You got you first drum set as a three year old toddler from your godfather Alex Riel, a very well-known Danish drummer with whom you have also played and recorded.  What would you have become if he had been an author, a lawyer or a neurosurgeon, or even a trombonist – my question being: how much of our lives, even artists’ life is based on coincidences. And if so, how do you decide what of these you are going to follow / should follow?

Haha, really good question… I am 100% sure I would have been working with some kind of physical expression. My mother was a ballet dancer as well as my stepdad and my other godfather (I have 2 godfathers, the other one being the Danish ballet- legend Erik Bruhn). Who knows, perhaps I would’ve been into dancing… On the other hand, the dancing never really interested me 100%, only the ballet-MUSIC… sooo I guess I’m at the right place. Then again, when I was 13 years old I was the topscorer of my junior-football-team in Copenhagen so perhaps the drums ruined a perfect football-career, haha, who knows.

Four years ago, in 2018, you released a series of six recordings which were only available as vinyl EP’s — no streaming, no downloads, not even on CDs. And you had a point: not to fetishize vinyl as such but to remind and underline that access to music is nowadays way too easy, that both music and musicians deserve time and patience – and should also get paid, of course. What kind of affects has this easy access had on music so far, both on personal and on general level? And: is there a way back to ”deep listening”?

It’s a really, really tough question… because on this matter, I am not feeling very positive. Really… I’m afraid that the streaming-culture has a serious and very strong impact on the devaluation of music. Especially the non-mainstream music, and on music which is difficult to put into small boxes. There’s no real and good answer to this question. But yeah, I do think that we are losing a lot of finesse and details around music as an ‘art-form’ with the streaming-culture.

The patience in the listening process’s are fading, the info and small details about music are lacking, the ability to give music as an actual present is not there anymore with streaming… and so much knowledge about albums and musicians is also fading through streaming. I feel music as an actual product is devaluating, and it makes me quite sad. Furthermore we see more and more artists who stop being really creative and instead musicians are trying to create music to fit the playlists, which means that we just get a lot more of the SAME kind of music over and over again… I strongly believe that serious music like f.ex  jazz and classical HAVE to find much better and respectful platforms than f.ex. Spotify and the rest of the streaming-services. We need to take our music back into a much more serious and respectful atmosphere and packaging. We need some kind of “adult” to take care of this, and create platforms for music as an ARTFORM again.

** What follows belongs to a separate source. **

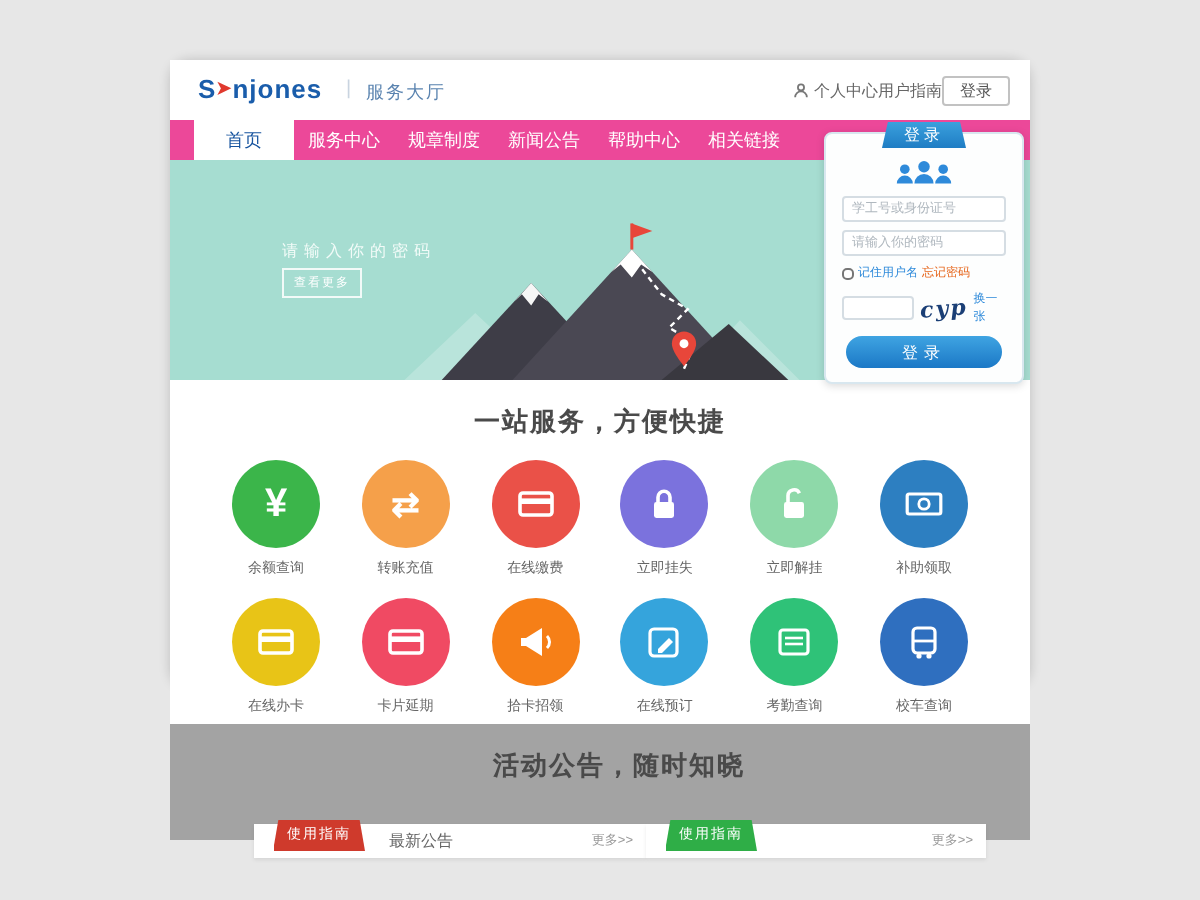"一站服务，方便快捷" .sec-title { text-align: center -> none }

During the past twenty or so years you have played and recorded in strikingly various settings and released about thirty albums as a leader or co-leader. I would be interested to know what is the common thread that runs through your artistry and music making – besides you being, of course, the drummer. 

Well… I guess I’m playing with the same kind of “fire” when I play with f.ex Ibrahim Electric as when I play in free-jazz settings or with f.ex. UMO. I’m always trying to approach my instrument and music in general with curiosity but I also try to be aware of when the drums have to be supporting, and when they have to take focus. In some groups I need to focus on creating a backbone for the band, and in others I can shape the music more freely and on equal terms with the other instruments. I find both equally interesting… Anyway, I always sit myself behind the drums with the intention to try to aim for creating something new.

What’s going to happen?

Hopefully I will continue playing a lot with my bands. And it would be absolutely great to work much more with scores for movies. So if there’s any movie directors out there who read this, just hit me, haha! 😉 We will also release albums with the new trio with Mikko Innanen, and with my duo with Dawda Jobarteh. And finally next year, I will also perform my “Ritual Dances” album together with the great Danish Radio Big Band in Copenhagen and with the Bulgarian National Radio Big Band in Sofia, Bulgaria.